» TASK INSTRUCTIONS
Reproduce the lines without any change, starting with the line that contains "text Организация воспитательно-образовательного" and going on through the line that contains "text Социальное взаимодействие".

» MATERIAL SHOWN
(begin)

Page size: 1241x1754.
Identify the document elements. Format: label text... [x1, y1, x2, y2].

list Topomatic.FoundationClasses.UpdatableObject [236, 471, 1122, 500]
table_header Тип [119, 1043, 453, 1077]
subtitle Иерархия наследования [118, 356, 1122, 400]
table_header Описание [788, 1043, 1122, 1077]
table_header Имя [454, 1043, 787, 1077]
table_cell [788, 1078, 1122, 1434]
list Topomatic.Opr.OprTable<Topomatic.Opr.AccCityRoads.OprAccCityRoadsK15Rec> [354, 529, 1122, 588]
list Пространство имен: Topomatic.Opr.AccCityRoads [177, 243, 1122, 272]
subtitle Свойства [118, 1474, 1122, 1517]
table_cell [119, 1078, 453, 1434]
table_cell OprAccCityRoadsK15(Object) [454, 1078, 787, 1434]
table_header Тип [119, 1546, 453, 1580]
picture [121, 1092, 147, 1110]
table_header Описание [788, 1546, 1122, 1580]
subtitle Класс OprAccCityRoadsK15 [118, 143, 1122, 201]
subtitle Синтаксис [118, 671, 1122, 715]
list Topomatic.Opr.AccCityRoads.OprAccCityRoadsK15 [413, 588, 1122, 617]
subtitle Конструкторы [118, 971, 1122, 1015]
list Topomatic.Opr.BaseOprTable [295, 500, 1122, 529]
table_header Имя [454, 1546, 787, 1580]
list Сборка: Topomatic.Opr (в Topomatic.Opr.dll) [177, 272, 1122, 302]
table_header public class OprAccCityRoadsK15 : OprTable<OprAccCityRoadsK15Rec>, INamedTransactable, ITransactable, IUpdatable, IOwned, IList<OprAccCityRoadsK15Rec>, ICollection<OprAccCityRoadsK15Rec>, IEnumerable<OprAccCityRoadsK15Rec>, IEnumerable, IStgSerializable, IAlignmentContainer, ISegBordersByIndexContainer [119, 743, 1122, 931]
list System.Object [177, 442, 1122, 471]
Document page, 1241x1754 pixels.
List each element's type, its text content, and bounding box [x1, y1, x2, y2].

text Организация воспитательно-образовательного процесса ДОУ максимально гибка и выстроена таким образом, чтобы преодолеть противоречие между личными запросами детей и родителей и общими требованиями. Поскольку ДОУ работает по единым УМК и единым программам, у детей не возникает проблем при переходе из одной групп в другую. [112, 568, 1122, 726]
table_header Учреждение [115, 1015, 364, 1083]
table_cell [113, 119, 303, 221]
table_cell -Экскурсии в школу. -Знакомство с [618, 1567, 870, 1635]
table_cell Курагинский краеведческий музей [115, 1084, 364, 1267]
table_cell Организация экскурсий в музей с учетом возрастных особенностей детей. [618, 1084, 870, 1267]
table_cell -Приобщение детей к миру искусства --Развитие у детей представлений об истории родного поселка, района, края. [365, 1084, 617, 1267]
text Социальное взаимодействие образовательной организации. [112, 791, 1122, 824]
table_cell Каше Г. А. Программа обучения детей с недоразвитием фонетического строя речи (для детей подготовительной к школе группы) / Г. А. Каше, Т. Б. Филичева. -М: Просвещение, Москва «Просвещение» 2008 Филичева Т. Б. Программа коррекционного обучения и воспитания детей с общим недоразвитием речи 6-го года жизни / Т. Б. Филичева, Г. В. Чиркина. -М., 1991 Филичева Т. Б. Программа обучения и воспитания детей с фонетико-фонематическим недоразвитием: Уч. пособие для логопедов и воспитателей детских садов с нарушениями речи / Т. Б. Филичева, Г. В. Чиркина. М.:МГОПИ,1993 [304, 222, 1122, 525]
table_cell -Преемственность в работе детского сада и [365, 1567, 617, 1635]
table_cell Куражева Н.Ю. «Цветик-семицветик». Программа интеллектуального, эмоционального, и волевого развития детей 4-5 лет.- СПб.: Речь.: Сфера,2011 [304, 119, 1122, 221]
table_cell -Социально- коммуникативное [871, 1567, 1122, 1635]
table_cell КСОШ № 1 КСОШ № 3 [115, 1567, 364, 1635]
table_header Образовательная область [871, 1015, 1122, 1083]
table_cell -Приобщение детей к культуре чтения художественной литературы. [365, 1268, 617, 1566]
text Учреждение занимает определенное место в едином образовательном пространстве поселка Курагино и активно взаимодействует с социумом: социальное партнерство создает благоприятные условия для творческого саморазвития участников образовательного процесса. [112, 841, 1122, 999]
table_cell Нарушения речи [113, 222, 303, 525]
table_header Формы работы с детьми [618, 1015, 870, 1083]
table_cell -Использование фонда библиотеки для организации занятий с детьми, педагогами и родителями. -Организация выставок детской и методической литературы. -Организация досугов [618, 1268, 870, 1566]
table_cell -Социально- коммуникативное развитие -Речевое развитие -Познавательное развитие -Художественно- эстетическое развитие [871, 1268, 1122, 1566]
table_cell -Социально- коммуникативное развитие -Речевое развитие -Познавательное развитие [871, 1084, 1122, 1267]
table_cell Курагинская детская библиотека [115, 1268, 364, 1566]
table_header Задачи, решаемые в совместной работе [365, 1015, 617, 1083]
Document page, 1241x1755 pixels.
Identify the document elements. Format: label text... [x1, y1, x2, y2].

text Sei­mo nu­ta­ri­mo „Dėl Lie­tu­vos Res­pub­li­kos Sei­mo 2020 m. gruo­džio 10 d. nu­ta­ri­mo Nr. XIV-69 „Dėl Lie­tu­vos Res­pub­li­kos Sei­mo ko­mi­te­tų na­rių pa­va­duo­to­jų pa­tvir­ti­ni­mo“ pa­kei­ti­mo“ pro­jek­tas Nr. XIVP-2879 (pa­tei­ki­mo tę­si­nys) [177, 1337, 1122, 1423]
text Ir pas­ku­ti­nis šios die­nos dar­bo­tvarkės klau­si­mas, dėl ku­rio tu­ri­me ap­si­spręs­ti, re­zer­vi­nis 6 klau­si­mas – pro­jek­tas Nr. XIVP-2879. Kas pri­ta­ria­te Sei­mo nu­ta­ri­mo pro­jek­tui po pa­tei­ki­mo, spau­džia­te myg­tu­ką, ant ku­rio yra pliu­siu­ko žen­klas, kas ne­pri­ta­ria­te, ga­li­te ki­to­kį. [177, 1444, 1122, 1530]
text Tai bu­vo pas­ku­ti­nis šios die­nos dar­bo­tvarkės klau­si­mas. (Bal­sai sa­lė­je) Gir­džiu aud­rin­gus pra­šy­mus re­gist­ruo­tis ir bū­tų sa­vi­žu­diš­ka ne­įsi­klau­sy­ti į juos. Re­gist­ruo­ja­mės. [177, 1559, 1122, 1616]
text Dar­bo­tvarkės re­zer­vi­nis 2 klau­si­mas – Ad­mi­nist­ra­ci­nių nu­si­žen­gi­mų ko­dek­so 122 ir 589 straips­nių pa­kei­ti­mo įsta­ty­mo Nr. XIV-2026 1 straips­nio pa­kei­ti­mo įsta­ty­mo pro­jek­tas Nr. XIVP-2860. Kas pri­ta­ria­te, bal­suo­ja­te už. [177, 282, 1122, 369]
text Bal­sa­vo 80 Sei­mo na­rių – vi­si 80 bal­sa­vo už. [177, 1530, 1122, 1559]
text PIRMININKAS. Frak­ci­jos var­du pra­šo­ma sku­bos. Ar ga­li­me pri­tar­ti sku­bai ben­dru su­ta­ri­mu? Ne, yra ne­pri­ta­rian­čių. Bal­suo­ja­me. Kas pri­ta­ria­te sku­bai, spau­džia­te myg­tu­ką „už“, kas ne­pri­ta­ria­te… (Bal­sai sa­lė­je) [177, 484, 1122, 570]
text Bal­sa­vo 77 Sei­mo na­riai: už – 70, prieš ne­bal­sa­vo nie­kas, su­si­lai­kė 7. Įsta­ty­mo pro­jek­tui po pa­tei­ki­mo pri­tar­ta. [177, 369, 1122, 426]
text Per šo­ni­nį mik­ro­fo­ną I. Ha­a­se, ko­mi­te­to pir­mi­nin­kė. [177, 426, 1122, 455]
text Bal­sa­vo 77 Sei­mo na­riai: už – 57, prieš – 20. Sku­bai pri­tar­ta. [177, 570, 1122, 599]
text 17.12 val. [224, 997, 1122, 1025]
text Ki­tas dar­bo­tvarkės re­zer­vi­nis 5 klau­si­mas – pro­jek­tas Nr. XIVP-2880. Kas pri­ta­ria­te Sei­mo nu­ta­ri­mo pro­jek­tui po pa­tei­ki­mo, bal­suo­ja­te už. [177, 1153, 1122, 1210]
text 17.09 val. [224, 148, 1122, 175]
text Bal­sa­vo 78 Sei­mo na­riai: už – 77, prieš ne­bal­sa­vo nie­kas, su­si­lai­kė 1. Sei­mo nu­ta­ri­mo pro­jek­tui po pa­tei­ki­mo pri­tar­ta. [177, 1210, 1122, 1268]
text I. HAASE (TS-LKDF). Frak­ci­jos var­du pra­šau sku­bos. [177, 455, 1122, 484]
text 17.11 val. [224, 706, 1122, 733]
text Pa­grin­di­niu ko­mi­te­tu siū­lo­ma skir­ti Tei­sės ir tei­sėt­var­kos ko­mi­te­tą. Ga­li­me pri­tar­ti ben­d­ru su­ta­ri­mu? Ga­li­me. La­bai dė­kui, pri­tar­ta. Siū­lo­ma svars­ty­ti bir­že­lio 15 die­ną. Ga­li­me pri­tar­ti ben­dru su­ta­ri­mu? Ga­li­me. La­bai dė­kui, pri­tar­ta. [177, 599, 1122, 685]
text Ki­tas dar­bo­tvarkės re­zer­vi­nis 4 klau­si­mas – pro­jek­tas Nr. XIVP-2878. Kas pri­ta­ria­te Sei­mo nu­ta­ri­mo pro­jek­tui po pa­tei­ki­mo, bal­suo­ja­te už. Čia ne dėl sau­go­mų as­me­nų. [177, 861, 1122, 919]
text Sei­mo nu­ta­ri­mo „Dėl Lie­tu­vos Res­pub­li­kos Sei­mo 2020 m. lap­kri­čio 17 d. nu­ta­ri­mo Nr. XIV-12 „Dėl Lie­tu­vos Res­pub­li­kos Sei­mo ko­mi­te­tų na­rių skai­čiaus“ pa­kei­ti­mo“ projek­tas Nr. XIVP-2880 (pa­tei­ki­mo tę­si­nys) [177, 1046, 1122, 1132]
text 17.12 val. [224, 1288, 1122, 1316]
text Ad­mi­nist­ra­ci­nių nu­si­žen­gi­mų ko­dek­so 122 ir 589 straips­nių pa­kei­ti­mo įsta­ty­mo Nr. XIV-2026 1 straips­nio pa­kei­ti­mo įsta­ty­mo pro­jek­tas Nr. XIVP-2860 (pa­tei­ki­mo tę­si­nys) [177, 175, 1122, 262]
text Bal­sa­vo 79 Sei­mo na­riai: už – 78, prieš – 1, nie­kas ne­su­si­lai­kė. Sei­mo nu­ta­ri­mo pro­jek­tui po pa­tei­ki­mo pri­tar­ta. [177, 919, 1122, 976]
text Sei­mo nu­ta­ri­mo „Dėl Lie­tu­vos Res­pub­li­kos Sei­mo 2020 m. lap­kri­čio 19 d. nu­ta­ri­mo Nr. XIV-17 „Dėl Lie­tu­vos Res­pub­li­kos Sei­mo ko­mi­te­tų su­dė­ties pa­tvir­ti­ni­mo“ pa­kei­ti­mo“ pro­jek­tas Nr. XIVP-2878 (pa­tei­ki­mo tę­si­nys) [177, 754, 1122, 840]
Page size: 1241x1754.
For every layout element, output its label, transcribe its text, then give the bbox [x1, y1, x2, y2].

(end)

» ANSWER TO THIS EXERCISE
text Организация воспитательно-образовательного процесса ДОУ максимально гибка и выстроена таким образом, чтобы преодолеть противоречие между личными запросами детей и родителей и общими требованиями. Поскольку ДОУ работает по единым УМК и единым программам, у детей не возникает проблем при переходе из одной групп в другую. [112, 568, 1122, 726]
table_header Учреждение [115, 1015, 364, 1083]
table_cell [113, 119, 303, 221]
table_cell -Экскурсии в школу. -Знакомство с [618, 1567, 870, 1635]
table_cell Курагинский краеведческий музей [115, 1084, 364, 1267]
table_cell Организация экскурсий в музей с учетом возрастных особенностей детей. [618, 1084, 870, 1267]
table_cell -Приобщение детей к миру искусства --Развитие у детей представлений об истории родного поселка, района, края. [365, 1084, 617, 1267]
text Социальное взаимодействие образовательной организации. [112, 791, 1122, 824]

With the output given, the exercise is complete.